Il castagneto oggetto di questo atto è di estremo interesse perché era di proprietà diretta del principe longobardo indicato nel documento stesso come “gloriosa potestas”: si tratta di Guaimaro IV che lo detiene in proprietà con i fratelli Guido e Pandolfo. È la classica dimostrazione come non essendoci al Sud uno Stato centralizzato come al Nord, dove il potere impersonato dal re o dai principi era proprietario di tutto, ogni principe doveva crearsi una personale proprietà, beni solo suoi, ovvero quelli che poi saranno chiamati beni burgensatici.
L’atto, quindi, mette in evidenza l’importanza che Calvanico assumeva nel periodo medievale proprio per la presenza di proprietà dirette del Principe longobardo.

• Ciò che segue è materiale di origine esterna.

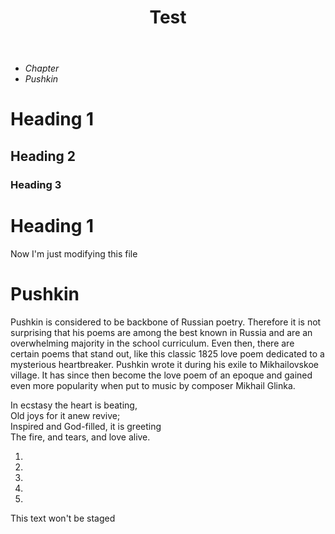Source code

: #+TITLE: Test

+ [[*Heading 1][Chapter]]
+ [[Pushkin]]

* Heading 1
** Heading 2
*** Heading 3
* Heading 1
Now I'm just modifying this file
* Pushkin
Pushkin is considered to be backbone of Russian poetry. Therefore it is not surprising that his poems are among the best known in Russia and are an overwhelming majority in the school curriculum. Even then, there are certain poems that stand out, like this classic 1825 love poem dedicated to a mysterious heartbreaker. Pushkin wrote it during his exile to Mikhailovskoe village. It has since then become the love poem of an epoque and gained even more popularity when put to music by composer Mikhail Glinka.

#+begin_verse
In ecstasy the heart is beating,
Old joys for it anew revive;
Inspired and God-filled, it is greeting
The fire, and tears, and love alive.
#+end_verse
1.
2.
3.
4.
5.

This text won't be staged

Nell’atto in questione un tale Visiniano, “sculdascio” (cioè curatore delle proprietà del principe), mette in evidenza come venga raccolto il frutto dei castagneti, i miglioramenti studiati e apportati per la continuità del buon raccolto e, infine, il modo in cui venivano conservate le castagne:
“Et totum illut cultemus et studiemus et laboremus omnes annos, sicut meruerit, et salbum illut faciamus, sicut bonum paread laboratum et cultatum et salbum, ut proficiad et non disperead, et omnes annos apto tempore castanee ipse que ibi fuerint, colligamus et colligere faciamus et seckemus ad domus nostras in ipso locum, ubi nos habitamus, et faciamus scire apto tempore omnes annos, quando meruerit, ordinatum de pars ipsius gloriose potestatis et de ipsi fratres sui, ut ibi veniad aut dirigad missum, et nos castanee ipse secke dividamus in tres partes: inclita tertiam partem de ipse castanee demus omnes annos ad ordinatum ipsum, vel ad eius missum qui ibi veniet, et due partis inde nobis habeamus. Et per iussionem ipsius supradicte gloriose potestatis guadia mihi ipse visianus dedit, et mediatorem mihi posuit alderisi notarius filius quondam alderissi qui musandus vocabit”;
“E qui tutto coltiveremo e studieremo e lavoreremo tutti gli anni, così come sarà utile, e qui lo manterremo integro, così apparirà buono e lavorato e coltivato e integro, affinché progredisca e non vada perduto; e tutti gli anni, nel giusto tempo le stesse castagne che vi saranno, le raccoglieremo e faremo raccogliere e seccare a casa nostra in quello stesso luogo dove abitiamo, e avvisiamo ogni anno nel tempo adatto,quando sarà opportuno, come ordinato da parte della stessa gloriosa sovranità e dagli stessi suoi fratelli, quando qui verrà o sarà inviato un suo messaggero, e le nostre stesse castagne secche saranno divise in tre parti: la prima e giusta parte di queste stesse castagne la daremo tutti gli anni come ordinato da quello stesso, o al suo messaggero che qui verrà, e quindi due parti le avremo noi. E per questo stesso diritto della sopraddetta gloriosa potestà a me ha dato lo stesso Visiniano sculdascio e come mediatore ho posto il notaio Alderisio figlio di Alderissi chimato “musandus”.
In sostanza il documento analizzato indica che nel periodo longobardo le terre di Calvanico, che ricadevano nel Gastaldato di Rota (Rotense Finibus, l’attuale Mercato San Severino), conobbero un netto miglioramento nella coltivazione del castagno e nella conservazione del frutto. Il termine seccare, infatti, indica una pratica di conservazione in uso ancora oggi: le castagne vengono lasciate per breve tempo all’aria aperta (processo di ventilazione), poi messe in forno a temperatura minima; in questo modo le stesse castagne si possono conservare tranquillamente anche per periodi abbastanza lunghi.
I castagneti di Calvanico, quindi, sono secolari in diversi luoghi come lungo le sponde dei corsi d’acqua e la loro sistemazione risente ancora di quell’ordinamento dato in periodi antichi, senza dimenticare come le castagne hanno sfamato per secoli intere generazioni di uomini, permettendo loro di affrontare periodi pure abbastanza lunghi di malattie endemiche, guerre e carestie.
Dunque le castagne sono state e restano tuttora un prodotto della terra da secoli legato indissolubilmente alla storia di Calvanico, quasi come se facessero parte dell’essenza stessa di questo meraviglioso paese.